Mich scheinen sie leider besonders zu mögen; ich nehme an, dass das an meiner überaus seltenen Blutgruppe liegt (die folglich auch von menschlichen Sammelstellen gern angenommen wird). Man kann ergoogeln, dass sich Kriebelmücken gern in Gewässernähe aufhalten, da sie ihre Eier ins Wasser ablegen; ob in fließendes oder stehendes, darüber gibt es unterschiedliche Erkenntnisse, und warum mich die Viecher regelmäßig in meinem Garten überfallen, wo es weder das eine noch das andere gibt, ist überhaupt ganz ungeklärt. Jedenfalls gab es in der letzten Zeit kein Jahr ohne Kriebelmückenbiss, ich kannte sie langsam, die geschwollenen Fladen-an-den-Waden. Desinfizierende Salbe und anderthalb Wochen Geduld. Okay. Einmal im Jahr, das überlebt man.

Unlängst erreichte ich allerdings einen deutlich höheren Level: Das Kriebelvieh, das mich während meines Urlaubs in Hessen annagte, war so bösartig, mir eine riesige Hautblase zu bescheren, die sich von einer Brandblase im Grunde nicht unterschied. So etwas hatte ich noch nie gesehen, und dieser plötzlich entstandene Fremdkörper am Körper bereitete mir so gruselig-unsichere Gefühle, dass ich erstmalig in meinem Leben einen ambulanten medizinischen Notdienst in Anspruch nahm. Abgesehen von dem kafkaesken Erlebnis, um ein ansonsten verlassenes, im Umbau befindliches Gebäude zu streifen, um überhaupt eine Menschenseele und im Besonderen eine medizinisch-ambulante aufzufinden, war auch die „Diagnose“ eine atemberaubende. Ich erfuhr nämlich, dass eine Kriebelmücke durchaus in der Lage ist, eine Kuh tot umfallen zu lassen. War meine prall gefüllte Hautblase jetzt so lächerlich, dass man mir verbale Cartoons auf Kassenrechnung servieren musste? Dazu wollte so gar nicht passen, dass ich nach zwei Tagen erneut in ärztliche Betreuung sollte, und auf meinem „Kassenzettel“ stand: Kontrolle unbedingt erforderlich (zwei Ausrufezeichen!!). Das Ganze verunsicherte mich noch mehr, statt mir eine gewisse Beruhigung zu verleihen. Google hatte mir bereits die Gefahr einer Blutvergiftung gemeldet, daher auch mein Besuch in diesem ambulanten Dings. Was mir aber nach wie vor schleierhaft war: Befand ich mich eigentlich im Normbereich mit meiner Riesenblase? Wie geht es weiter? Was muss ich beachten?
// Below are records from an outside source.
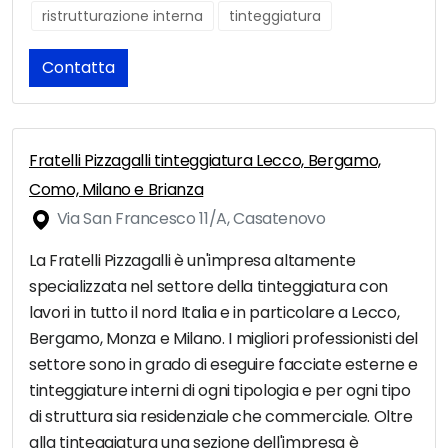
ristrutturazione interna
tinteggiatura
Contatta
Fratelli Pizzagalli tinteggiatura Lecco, Bergamo,
Como, Milano e Brianza
Via San Francesco 11/A, Casatenovo
La Fratelli Pizzagalli è un'impresa altamente
specializzata nel settore della tinteggiatura con
lavori in tutto il nord Italia e in particolare a Lecco,
Bergamo, Monza e Milano. I migliori professionisti del
settore sono in grado di eseguire facciate esterne e
tinteggiature interni di ogni tipologia e per ogni tipo
di struttura sia residenziale che commerciale. Oltre
alla tinteggiatura una sezione dell'impresa è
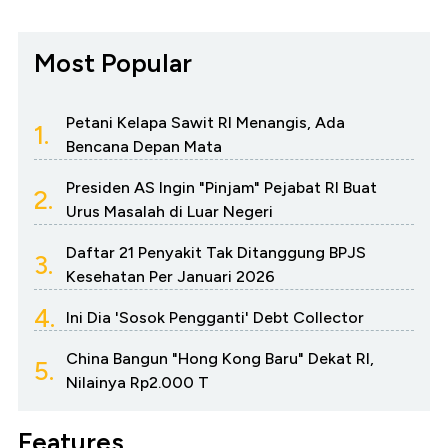
Most Popular
Petani Kelapa Sawit RI Menangis, Ada
1.
Bencana Depan Mata
Presiden AS Ingin "Pinjam" Pejabat RI Buat
2.
Urus Masalah di Luar Negeri
Daftar 21 Penyakit Tak Ditanggung BPJS
3.
Kesehatan Per Januari 2026
4.
Ini Dia 'Sosok Pengganti' Debt Collector
China Bangun "Hong Kong Baru" Dekat RI,
5.
Nilainya Rp2.000 T
Features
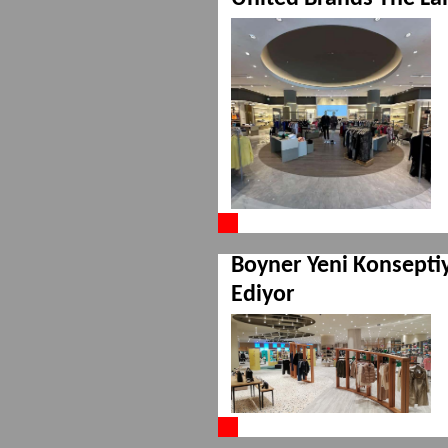
Boyner Yeni Konsept
Ediyor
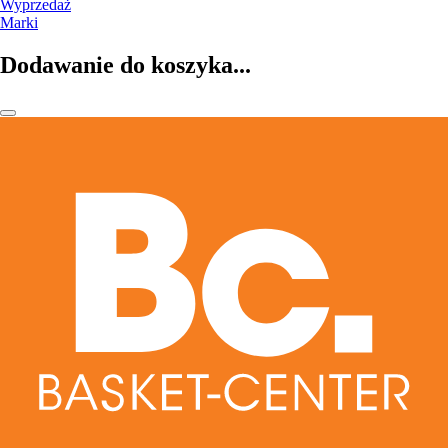
Wyprzedaż
Marki
Dodawanie do koszyka...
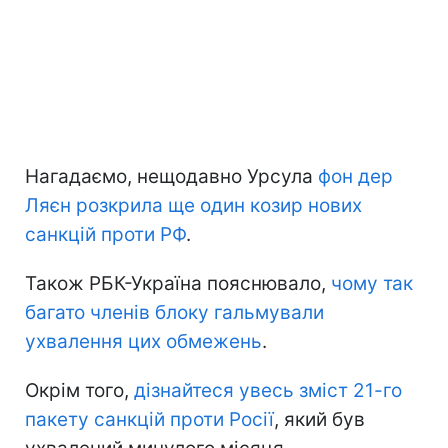
Нагадаємо, нещодавно Урсула
фон дер
Ляєн розкрила ще один козир нових
санкцій проти РФ
.
Також РБК-Україна пояснювало,
чому так
багато членів блоку гальмували
ухвалення цих обмежень
.
Окрім того,
дізнайтеся увесь зміст 21-го
пакету санкцій проти Росії
, який був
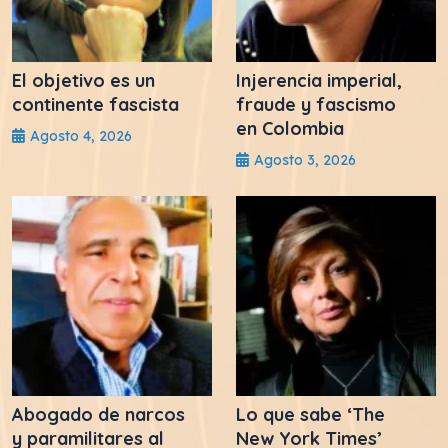
El objetivo es un
Injerencia imperial,
continente fascista
fraude y fascismo
en Colombia
Agosto 4, 2026
Agosto 3, 2026
Abogado de narcos
Lo que sabe ‘The
y paramilitares al
New York Times’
Den Arztbesuch nach zwei Tagen bekam ich so kurzfristig nicht, aber immerhin brachte ein Gespräch mit der freundlichen Sprechstundenhilfe die Erkenntnis, dass meine Kriebel-Version gar nicht selten vorkommt und dass das Ding auf meiner Heimfahrt vermutlich platzen würde (üblicherweise nach sechs Tagen). Das war nichts, was man ohne Weiteres per Google erfahren konnte, und bedeutete immerhin weniger Unsicherheit und mehr „Fahrplan“. Vor allem auch, dass erst dann die ärztliche Kontrolle nötig sein würde, während man jetzt, im geschlossenen Zustand sozusagen, darauf verzichten könne.
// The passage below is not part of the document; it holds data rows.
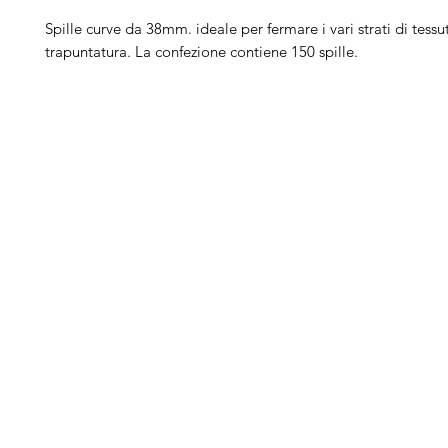
Spille curve da 38mm. ideale per fermare i vari strati di tessu
trapuntatura. La confezione contiene 150 spille.
Arduini
Menu
B
Lorenzo
Home
Ber
Macchine da cucire
Ber
Serve Aiuto?
Ricamatrici
Bro
Visita
Assistenza Clienti
Tagliacuci
Ja
o chiamaci al numero
Accessori
Juk
+39.0381347830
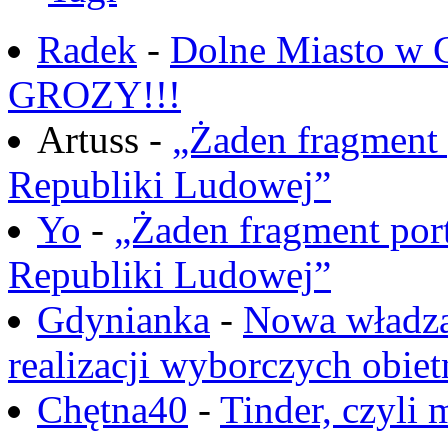
Radek
-
Dolne Miasto w
GROZY!!!
Artuss -
„Żaden fragment 
Republiki Ludowej”
Yo
-
„Żaden fragment port
Republiki Ludowej”
Gdynianka
-
Nowa władza
realizacji wyborczych obiet
Chętna40
-
Tinder, czyli 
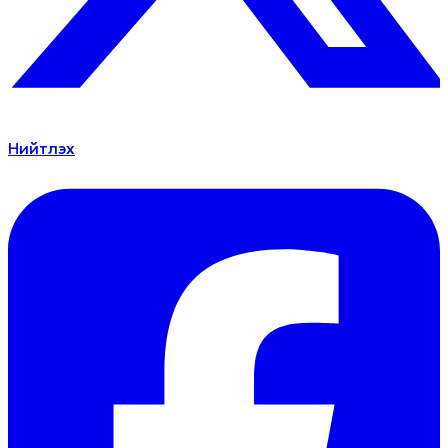
Нийтлэх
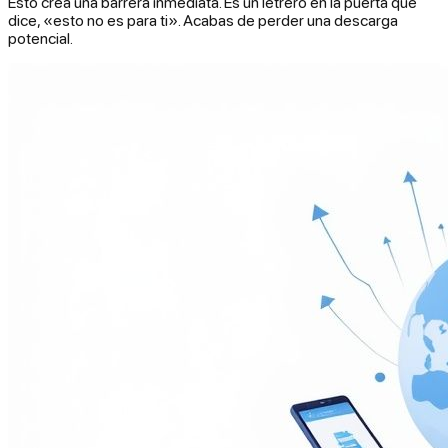
Esto crea una barrera inmediata. Es un letrero en la puerta que
dice, «esto no es para ti». Acabas de perder una descarga
potencial.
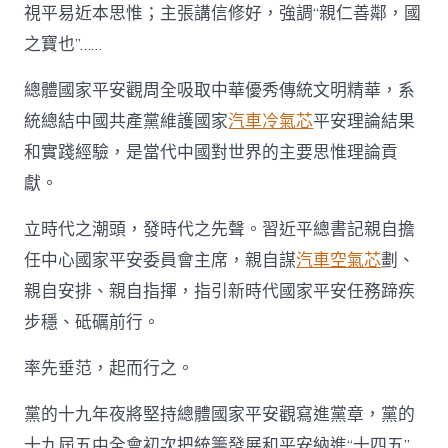
視平易近本思惟；主張講信修好，強調“親仁善鄰，國
之寶也”……
總體國家平安觀周全吸取中華優秀傳統文明精華，系
統總結中國共產黨維護國家
汽車冷氣芯
平安理論結果
和實踐經驗，是當代中國對世界的主要思惟理論貢
獻。
立時代之潮頭，發時代之先聲。習近平總書記親自擔
任中心國家平安委員會主席，親自謀
汽車空氣芯
劃、
親自安排、親自指揮，指引新時代國家平安任務蹄疾
步穩、砥礪前行。
率先垂范，起而行之。
黨的十九年夜將堅持總體國家平安觀寫進黨章，黨的
十九屆五中全會初次把統籌發展和平安納進“十四五”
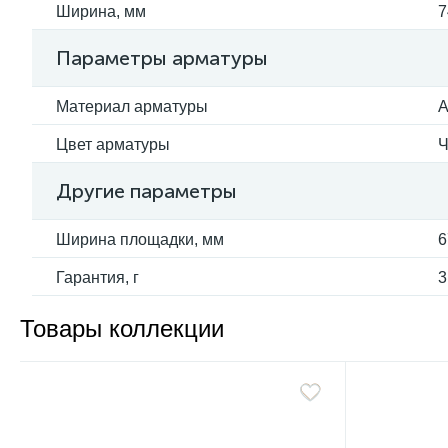
Ширина, мм
7
Параметры арматуры
Материал арматуры
А
Цвет арматуры
Ч
Другие параметры
Ширина площадки, мм
6
Гарантия, г
3
Товары коллекции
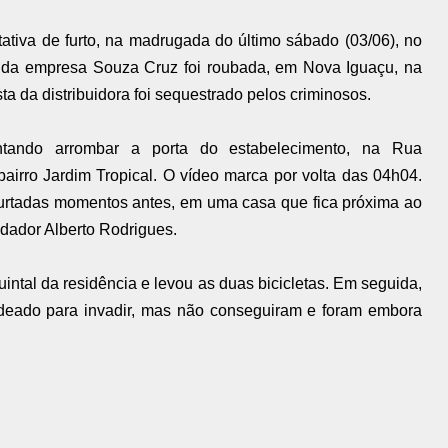
tiva de furto, na madrugada do último sábado (03/06), no
 da empresa Souza Cruz foi roubada, em Nova Iguaçu, na
a da distribuidora foi sequestrado pelos criminosos.
tando arrombar a porta do estabelecimento, na Rua
rro Jardim Tropical. O vídeo marca por volta das 04h04.
furtadas momentos antes, em uma casa que fica próxima ao
dador Alberto Rodrigues.
uintal da residência e levou as duas bicicletas. Em seguida,
adeado para invadir, mas não conseguiram e foram embora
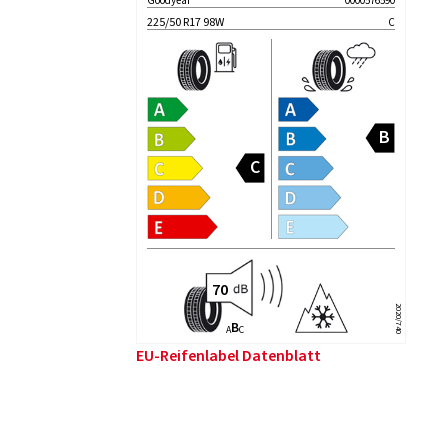
Goodyear
0000576590
225/50 R17 98W
C
2020/740
B
A
C
EU-Reifenlabel Datenblatt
Die Heimreise verlief ohne besondere Vorkommnisse, obwohl die Blase inzwischen die Größe einer kleineren Tomate angenommen hatte. Was meine Seele etwas piesackte, denn es bestand die wundervolle Aussicht, dass durchaus auch eine Apfelgröße erreicht werden kann.
Zu Hause erlebte ich dann aber bald den Blasensprung, denn ich war ganz blöd vor ein Stuhlbein gestoßen. Aua. Endlich war dieser Druck weg, und ich musste tatsächlich dort, wo mein Fuß gestanden hatte, den Boden trockenwischen. 
Nun also begann die wirkliche ärztliche Kontrolle, ohne Ausrufezeichen, denn ich mach‘ so was freiwillig. Erleichterung, als die Vergiftungsgefahr gebannt war und der Heilungsprozess offenbar einen guten Verlauf nahm.
Nun sehe ich Land in Form von neuer rosiger Haut, ich bin aber noch absolut dünnhäutig: Berge von Verbandsmaterial, noch-nicht-richtig-Hinguckenwollen und Geduldigsein füllten meine letzten zwei Wochen.
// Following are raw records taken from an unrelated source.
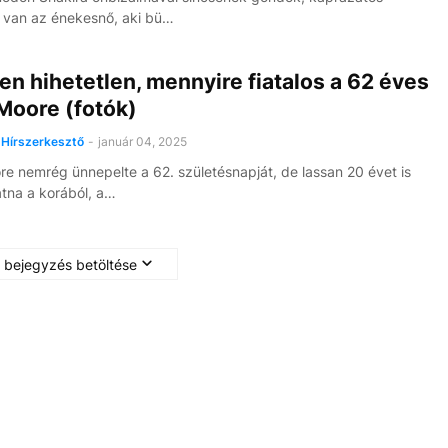
 van az énekesnő, aki bü…
n hihetetlen, mennyire fiatalos a 62 éves
Moore (fotók)
Hírszerkesztő
-
január 04, 2025
e nemrég ünnepelte a 62. születésnapját, de lassan 20 évet is
tna a korából, a…
 bejegyzés betöltése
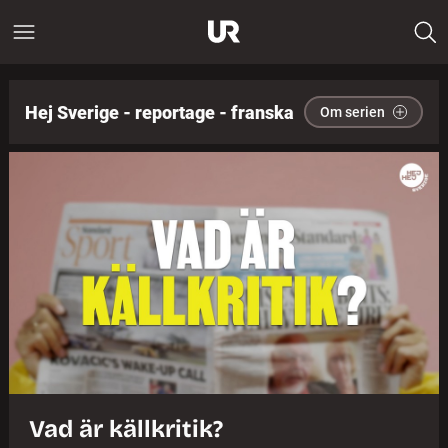
Hej Sverige - reportage - franska
Om serien
Vad är källkritik?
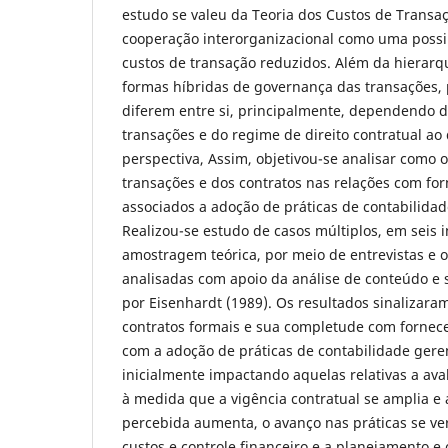
estudo se valeu da Teoria dos Custos de Transaç
cooperação interorganizacional como uma possib
custos de transação reduzidos. Além da hierarq
formas híbridas de governança das transações, 
diferem entre si, principalmente, dependendo da
transações e do regime de direito contratual ao 
perspectiva, Assim, objetivou-se analisar como o
transações e dos contratos nas relações com fo
associados a adoção de práticas de contabilida
Realizou-se estudo de casos múltiplos, em seis i
amostragem teórica, por meio de entrevistas e o
analisadas com apoio da análise de conteúdo e 
por Eisenhardt (1989). Os resultados sinalizara
contratos formais e sua completude com fornec
com a adoção de práticas de contabilidade gere
inicialmente impactando aquelas relativas a av
à medida que a vigência contratual se amplia e
percebida aumenta, o avanço nas práticas se ver
custos e controle financeiro e a planejamento e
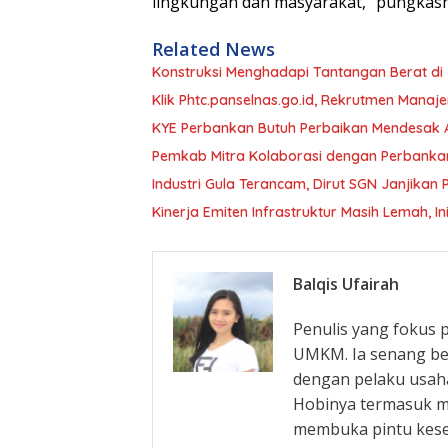
lingkungan dan masyarakat,” pungkasn
Related News
Konstruksi Menghadapi Tantangan Berat di 
Klik Phtc.panselnas.go.id, Rekrutmen Manaje
KYE Perbankan Butuh Perbaikan Mendesak Ak
Pemkab Mitra Kolaborasi dengan Perbanka
Industri Gula Terancam, Dirut SGN Janjikan
Kinerja Emiten Infrastruktur Masih Lemah,
Balqis Ufairah
Penulis yang fokus
UMKM. Ia senang be
dengan pelaku usaha
Hobinya termasuk m
membuka pintu kes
Eigentlich wollte ich so eine Glosse wie diese erst schreiben, wenn alles verheilt ist. Aber das wird noch dauern. Beim nächsten Mal (ich reiße mich wirklich nicht drum …!) würde ich die Blase vielleicht früh öffnen lassen. Aber dazu braucht man die passende Praxis, und „so ganz ohne“ ist das wohl auch nicht. Immerhin wäre dann der Durchmesser kleiner geblieben.

Kürzlich hörte ich in einer Radiosendung, dass Parasiten wie die Kriebelmücke das Immunsystem (des Angezapften) angeblich stärken. Und dass ihre Larven notwendiges Fischfutter sind. Hoffen wir das Beste.